Princewill points out that the introduction of a presumption will not take away the best interests test.
“It’s still there to deal with certain cases, but it puts the other person to a stricter test to prove it’s not appropriate. It will even the playing field, mostly for fathers,” she says. “Urgent motions are also available to deal with those cases where there are special needs.”
“I understand that the wheels of justice turn slowly and the status quo starts prevailing, but starting with a blanket provision is not always best. Sometimes, when there are very different parenting styles, kids struggle,” she says.
Diamond also points to the practical realities of trying to come up with a perfect 50-50 split of parenting time.
“If one parent works crazy hours in the evening and the other is able to care for the children when they are out of school, it does not make sense for a parent to find a third-party caregiver rather than the other parent,” he says.
“We are talking about a child’s development and growth.”
Diamond also says the maximum contact principle is a sufficient safeguard to ensure that both parents get as much contact as possible when a child’s best interests are taken into account.
“Having maximum contact doesn’t necessarily mean you need a rebuttable presumption. Custody is and should be equal in many cases, but the primary focus must always be the best interests of the children,” he says. “Children have a right to a parenting plan that reflects their best interests.”
Ludmer agrees that the case law is moving toward equal shared parenting, but he says there is still a need for legislative change.
“The current maximum contact principle is not working because it is too vague and nonspecific and leaves everything to judicial discretion. It is ignored for the most part in practice, despite lots of decisions which do try to address it,” he says.

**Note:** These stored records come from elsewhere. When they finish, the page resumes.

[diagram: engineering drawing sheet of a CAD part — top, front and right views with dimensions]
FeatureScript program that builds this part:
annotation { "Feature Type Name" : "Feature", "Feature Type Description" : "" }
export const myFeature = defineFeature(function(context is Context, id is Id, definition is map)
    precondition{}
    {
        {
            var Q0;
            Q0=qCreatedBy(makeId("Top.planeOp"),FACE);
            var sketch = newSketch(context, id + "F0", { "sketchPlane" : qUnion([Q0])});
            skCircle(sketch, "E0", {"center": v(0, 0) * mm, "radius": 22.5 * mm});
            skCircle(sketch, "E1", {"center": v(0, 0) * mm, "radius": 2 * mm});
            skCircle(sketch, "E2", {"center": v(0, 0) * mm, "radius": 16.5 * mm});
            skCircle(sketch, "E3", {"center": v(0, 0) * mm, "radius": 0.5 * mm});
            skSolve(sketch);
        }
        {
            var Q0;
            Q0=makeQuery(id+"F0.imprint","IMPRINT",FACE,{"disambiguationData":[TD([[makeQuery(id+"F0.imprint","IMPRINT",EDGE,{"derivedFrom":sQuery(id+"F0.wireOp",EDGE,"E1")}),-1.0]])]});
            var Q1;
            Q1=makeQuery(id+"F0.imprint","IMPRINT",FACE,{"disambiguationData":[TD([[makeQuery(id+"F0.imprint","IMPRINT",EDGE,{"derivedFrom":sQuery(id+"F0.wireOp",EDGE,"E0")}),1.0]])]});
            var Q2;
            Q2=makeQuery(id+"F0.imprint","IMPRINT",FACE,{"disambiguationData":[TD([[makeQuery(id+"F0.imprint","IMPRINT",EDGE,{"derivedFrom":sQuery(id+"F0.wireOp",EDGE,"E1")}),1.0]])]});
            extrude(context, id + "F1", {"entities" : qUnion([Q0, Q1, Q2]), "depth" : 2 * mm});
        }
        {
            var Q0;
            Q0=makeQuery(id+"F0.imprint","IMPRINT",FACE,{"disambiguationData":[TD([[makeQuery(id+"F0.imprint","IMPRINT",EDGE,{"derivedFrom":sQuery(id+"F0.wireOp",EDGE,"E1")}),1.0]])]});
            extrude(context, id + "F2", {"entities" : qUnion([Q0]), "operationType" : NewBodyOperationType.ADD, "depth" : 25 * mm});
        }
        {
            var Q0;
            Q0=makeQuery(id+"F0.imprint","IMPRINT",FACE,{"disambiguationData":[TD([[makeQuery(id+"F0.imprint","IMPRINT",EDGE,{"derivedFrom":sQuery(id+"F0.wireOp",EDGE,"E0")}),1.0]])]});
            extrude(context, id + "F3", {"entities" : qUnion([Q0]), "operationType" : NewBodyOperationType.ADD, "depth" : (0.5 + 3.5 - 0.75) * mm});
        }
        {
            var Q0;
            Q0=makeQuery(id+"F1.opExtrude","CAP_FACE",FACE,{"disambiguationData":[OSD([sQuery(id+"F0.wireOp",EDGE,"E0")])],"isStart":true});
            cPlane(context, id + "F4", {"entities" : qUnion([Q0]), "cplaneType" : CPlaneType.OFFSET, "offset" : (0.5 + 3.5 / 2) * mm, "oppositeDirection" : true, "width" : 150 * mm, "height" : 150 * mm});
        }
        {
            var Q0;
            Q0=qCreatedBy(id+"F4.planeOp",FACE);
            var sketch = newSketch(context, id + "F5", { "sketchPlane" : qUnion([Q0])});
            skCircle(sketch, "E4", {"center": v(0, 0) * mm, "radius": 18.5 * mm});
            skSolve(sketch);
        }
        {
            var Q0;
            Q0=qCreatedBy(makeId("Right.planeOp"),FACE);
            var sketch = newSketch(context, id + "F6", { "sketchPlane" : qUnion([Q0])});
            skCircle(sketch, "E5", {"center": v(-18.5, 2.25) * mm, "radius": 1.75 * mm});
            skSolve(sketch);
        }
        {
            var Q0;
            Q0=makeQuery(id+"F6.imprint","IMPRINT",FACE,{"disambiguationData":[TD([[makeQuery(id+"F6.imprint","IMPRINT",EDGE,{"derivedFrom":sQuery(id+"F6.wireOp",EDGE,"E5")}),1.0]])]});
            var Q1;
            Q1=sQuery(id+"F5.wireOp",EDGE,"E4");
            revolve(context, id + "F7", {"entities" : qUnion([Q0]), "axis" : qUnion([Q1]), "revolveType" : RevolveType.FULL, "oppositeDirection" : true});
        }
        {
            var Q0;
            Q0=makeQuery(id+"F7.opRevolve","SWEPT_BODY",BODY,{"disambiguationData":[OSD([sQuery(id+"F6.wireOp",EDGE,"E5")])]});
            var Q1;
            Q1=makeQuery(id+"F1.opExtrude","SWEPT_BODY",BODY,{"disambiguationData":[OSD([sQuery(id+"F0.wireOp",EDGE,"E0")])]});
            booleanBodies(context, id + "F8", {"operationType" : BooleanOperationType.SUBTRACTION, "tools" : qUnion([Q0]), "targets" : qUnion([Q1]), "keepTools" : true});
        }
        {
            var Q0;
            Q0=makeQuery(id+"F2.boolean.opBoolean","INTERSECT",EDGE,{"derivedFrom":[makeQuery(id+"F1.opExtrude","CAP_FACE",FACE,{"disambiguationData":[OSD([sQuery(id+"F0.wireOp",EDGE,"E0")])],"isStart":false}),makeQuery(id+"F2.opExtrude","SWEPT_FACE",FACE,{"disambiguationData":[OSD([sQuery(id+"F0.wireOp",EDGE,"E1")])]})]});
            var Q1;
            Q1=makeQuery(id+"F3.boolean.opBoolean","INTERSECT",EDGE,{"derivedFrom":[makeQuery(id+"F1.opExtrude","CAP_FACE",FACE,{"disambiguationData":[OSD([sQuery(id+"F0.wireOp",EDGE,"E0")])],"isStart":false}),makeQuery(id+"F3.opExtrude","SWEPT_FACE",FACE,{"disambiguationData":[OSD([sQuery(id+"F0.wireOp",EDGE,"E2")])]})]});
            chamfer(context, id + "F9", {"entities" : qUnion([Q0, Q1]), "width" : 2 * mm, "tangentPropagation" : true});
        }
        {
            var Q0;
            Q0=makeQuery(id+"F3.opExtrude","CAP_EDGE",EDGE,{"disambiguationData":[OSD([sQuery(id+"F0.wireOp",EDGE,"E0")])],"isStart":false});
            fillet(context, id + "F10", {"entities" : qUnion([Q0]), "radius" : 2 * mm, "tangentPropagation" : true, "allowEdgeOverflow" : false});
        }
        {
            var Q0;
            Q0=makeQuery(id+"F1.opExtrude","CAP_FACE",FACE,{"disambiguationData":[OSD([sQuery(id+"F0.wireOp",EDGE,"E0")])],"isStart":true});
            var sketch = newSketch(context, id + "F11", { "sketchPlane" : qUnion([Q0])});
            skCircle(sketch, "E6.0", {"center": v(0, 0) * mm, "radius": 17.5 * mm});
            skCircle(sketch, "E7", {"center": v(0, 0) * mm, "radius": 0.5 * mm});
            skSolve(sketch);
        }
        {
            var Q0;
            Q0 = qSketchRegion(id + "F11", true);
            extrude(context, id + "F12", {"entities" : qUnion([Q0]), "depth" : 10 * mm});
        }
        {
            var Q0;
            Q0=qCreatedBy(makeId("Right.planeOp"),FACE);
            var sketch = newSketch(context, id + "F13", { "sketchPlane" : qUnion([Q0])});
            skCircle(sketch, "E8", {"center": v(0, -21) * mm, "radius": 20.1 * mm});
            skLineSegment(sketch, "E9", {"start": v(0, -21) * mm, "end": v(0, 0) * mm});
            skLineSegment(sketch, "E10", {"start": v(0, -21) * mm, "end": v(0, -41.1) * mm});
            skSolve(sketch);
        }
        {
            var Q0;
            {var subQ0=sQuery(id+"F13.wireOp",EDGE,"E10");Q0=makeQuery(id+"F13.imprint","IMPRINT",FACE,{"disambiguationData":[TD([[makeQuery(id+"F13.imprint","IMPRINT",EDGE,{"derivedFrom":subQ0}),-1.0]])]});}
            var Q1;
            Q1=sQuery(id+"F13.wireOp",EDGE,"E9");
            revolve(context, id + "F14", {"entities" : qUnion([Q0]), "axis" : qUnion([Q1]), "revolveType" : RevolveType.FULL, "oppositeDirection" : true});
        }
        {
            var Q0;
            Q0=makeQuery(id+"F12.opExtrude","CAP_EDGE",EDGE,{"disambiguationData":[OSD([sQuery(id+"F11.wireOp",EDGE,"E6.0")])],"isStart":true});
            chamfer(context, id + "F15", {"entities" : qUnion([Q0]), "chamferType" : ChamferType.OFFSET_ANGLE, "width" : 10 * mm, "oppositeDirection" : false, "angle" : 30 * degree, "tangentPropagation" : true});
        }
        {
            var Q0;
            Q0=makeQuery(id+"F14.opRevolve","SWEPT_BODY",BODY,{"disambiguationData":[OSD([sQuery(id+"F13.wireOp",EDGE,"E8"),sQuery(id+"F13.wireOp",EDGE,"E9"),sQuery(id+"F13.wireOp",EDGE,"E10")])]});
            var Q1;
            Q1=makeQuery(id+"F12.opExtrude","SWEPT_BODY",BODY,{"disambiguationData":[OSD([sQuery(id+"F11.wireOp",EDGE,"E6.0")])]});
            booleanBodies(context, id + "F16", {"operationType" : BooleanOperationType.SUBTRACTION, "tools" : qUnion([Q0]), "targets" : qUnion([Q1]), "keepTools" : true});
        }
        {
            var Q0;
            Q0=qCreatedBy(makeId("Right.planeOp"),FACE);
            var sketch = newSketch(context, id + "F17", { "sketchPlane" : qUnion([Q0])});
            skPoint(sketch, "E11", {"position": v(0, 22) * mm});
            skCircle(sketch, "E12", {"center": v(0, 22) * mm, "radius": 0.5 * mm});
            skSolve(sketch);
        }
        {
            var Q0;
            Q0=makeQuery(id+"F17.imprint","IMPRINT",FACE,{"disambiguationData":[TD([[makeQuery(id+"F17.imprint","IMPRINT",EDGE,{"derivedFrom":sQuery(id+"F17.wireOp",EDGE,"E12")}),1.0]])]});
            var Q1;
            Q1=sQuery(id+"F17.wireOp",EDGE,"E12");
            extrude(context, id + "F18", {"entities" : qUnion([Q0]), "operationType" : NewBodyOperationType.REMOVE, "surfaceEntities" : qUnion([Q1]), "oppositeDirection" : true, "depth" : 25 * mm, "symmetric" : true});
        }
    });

“There is a complete lack of consistency and self-represented litigants fare poorly as they can’t make the arguments necessary or properly access the applicable law.”
Ludmer says that making every case start with the expectation of a 50-50 split will also reduce the court’s workload.
“You look at the amount of money the family court system is costing the taxpayer. There is no empirical evidence it is well spent. Imagine if you remove all the cases for normal parents, who both have strengths and weaknesses and have both had substantial contact with the child,” he says.
“If they are both normative within the spectrum of parenting knowledge and styles, we should stop looking for the marginally better parent.”
However, Diamond says the outcomes of this approach can be damaging to the child.
“A presumption leads to very arbitrary and capricious parenting plans that don’t meet the child’s needs. Fear of this regime is more concerning than the need to reduce court time,” he says.
Kopping-Pavars prefers to address the underlying forces that fuel the desire for full custody or for an exact 50-50 split and, thereby, free the parties to concentrate on the best interests of the child.
“In a peacemaking process, these emotions and points of view can come to the table. Some parents feel if they don’t get 50-50 custody they are less of a parent,” she says.
“Sometimes, all they need is to hear the other parent say, ‘I acknowledge you as a parent.’ Sometimes, they want an apology. The court doesn’t allow these gems to come into the courtroom, because lawyers won’t allow it.”